Q: What do you think about the pharmaceutical stocks, and which one (or ones) do you recommend?
A: Great question. I think that pharmaceuticals have not offered investors the defensiveness they used to.... They still face challenges like patent expirations, patent challenges, and political dynamics. Given the last two years of underperformance in drug stocks, and weak sentiment in the sector, however, we believe the tide could turn.
Revenue growth has been soft in the area for the last few years, but the new Medicare drug benefits and the aging population will benefit these companies. The risks will never go away, but the fact that these companies trade in line with valuations of their European and Asian counterparts (where the industry is, for the most part, socialized) reflects the worst-case scenarios priced in. This year, we got some clarity regarding the tort liability that these companies face, and the sector's performed better since the FDA advisory panel that ruled on the Cox-2 inhibitors weighed in on their views regarding liability...we like the sector.

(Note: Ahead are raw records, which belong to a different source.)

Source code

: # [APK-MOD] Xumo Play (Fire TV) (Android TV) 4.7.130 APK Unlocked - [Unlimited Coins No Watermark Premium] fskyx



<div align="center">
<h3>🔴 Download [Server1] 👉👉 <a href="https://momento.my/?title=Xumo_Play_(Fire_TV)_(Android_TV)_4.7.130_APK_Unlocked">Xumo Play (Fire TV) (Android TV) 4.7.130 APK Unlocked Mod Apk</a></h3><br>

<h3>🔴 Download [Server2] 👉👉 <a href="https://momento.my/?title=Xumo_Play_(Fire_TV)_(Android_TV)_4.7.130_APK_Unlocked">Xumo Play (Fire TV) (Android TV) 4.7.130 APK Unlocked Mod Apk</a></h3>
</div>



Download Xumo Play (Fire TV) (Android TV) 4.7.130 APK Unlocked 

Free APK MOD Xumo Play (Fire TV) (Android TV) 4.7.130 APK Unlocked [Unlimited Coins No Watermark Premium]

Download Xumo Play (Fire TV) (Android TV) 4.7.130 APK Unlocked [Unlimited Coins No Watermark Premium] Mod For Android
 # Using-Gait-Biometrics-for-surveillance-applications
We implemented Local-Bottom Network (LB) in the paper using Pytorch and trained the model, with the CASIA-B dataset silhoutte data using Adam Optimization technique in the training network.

A standout is Wyeth (WYE). They have much less near-term generic exposure vs. their peers. The company has exceeded expectations and will continue to do so as margins exceed expectations. The company is also adequately reserved for remaining liabilities with regard to diet drugs, after recent legislation clarified limits.
Q: Jeff, how would you sum up the strategy a long-term investor should
A: We're embarking on a new stage in the evolution of the capital markets. The strategies that worked well over the last 10 to 20 years might not be successful in the years ahead. The returns in the capital markets are likely to be lower than they've been in the last few years, given the decline in interest rates is behind us.
A long-term buy-and-hold mentality that worked so well in the '90s might not work as well in the 2000s. A more tactical approach to investing might be required to generate superior results. That means that active investors may be able to outperform the indexes for the first time in a long time. On behalf of the industry of professional money mangers, we're certainly looking forward to that.